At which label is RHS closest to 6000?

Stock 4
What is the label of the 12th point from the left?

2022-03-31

...

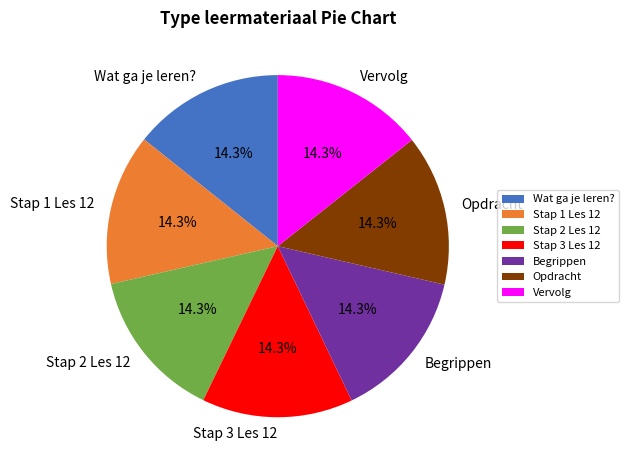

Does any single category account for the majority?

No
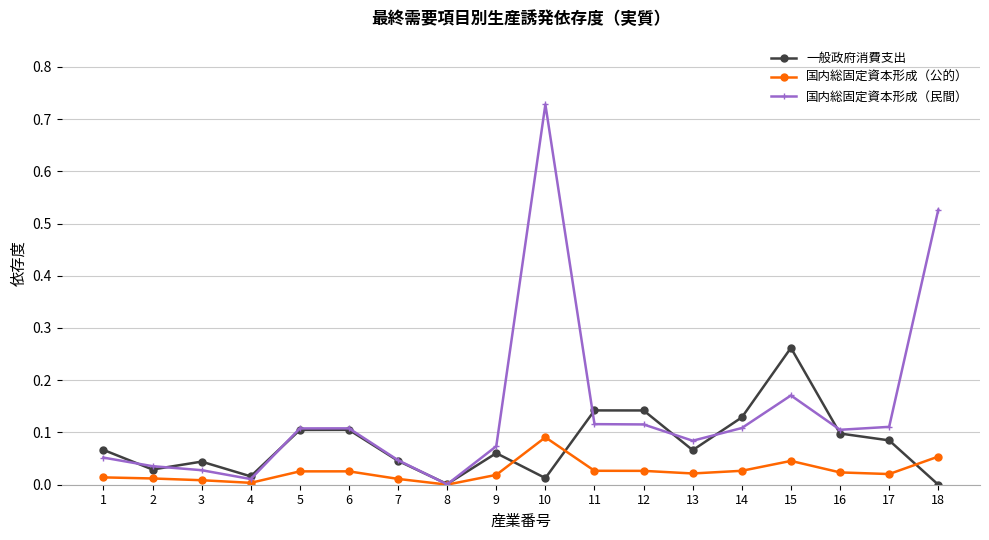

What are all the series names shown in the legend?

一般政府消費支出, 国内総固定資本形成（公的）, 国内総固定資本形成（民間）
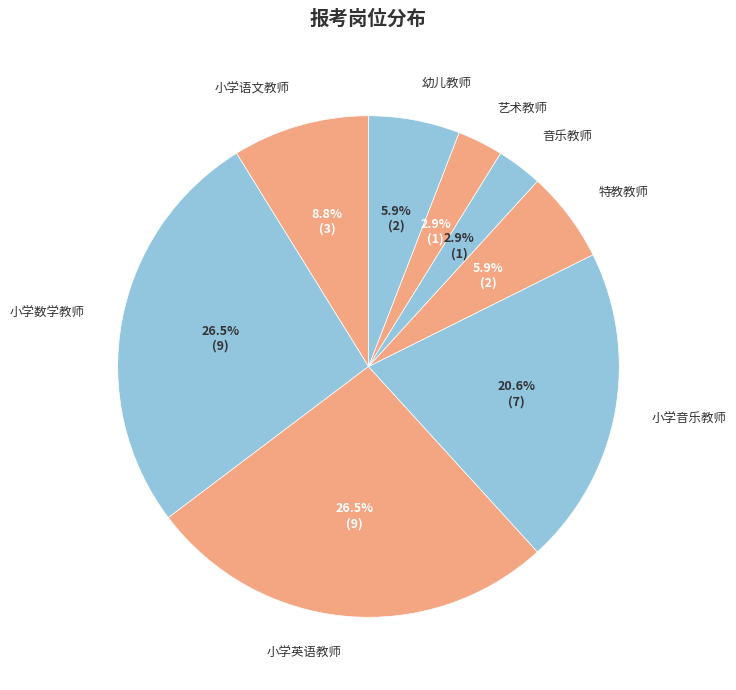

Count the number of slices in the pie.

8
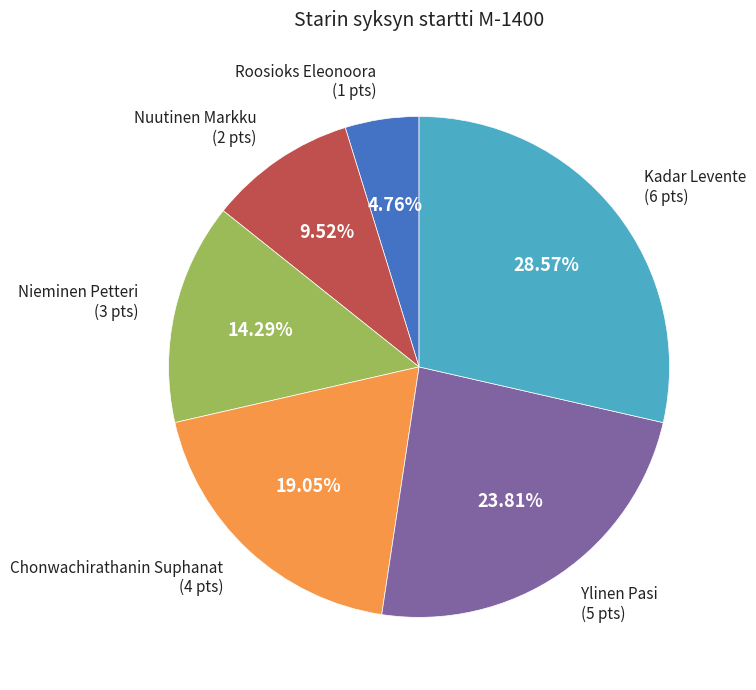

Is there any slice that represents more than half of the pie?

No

◆ Instructions to follow: Collect every line in the entries above that contains the string "What".

◆ Task output:
What is the label of the 12th point from the left?
What are all the series names shown in the legend?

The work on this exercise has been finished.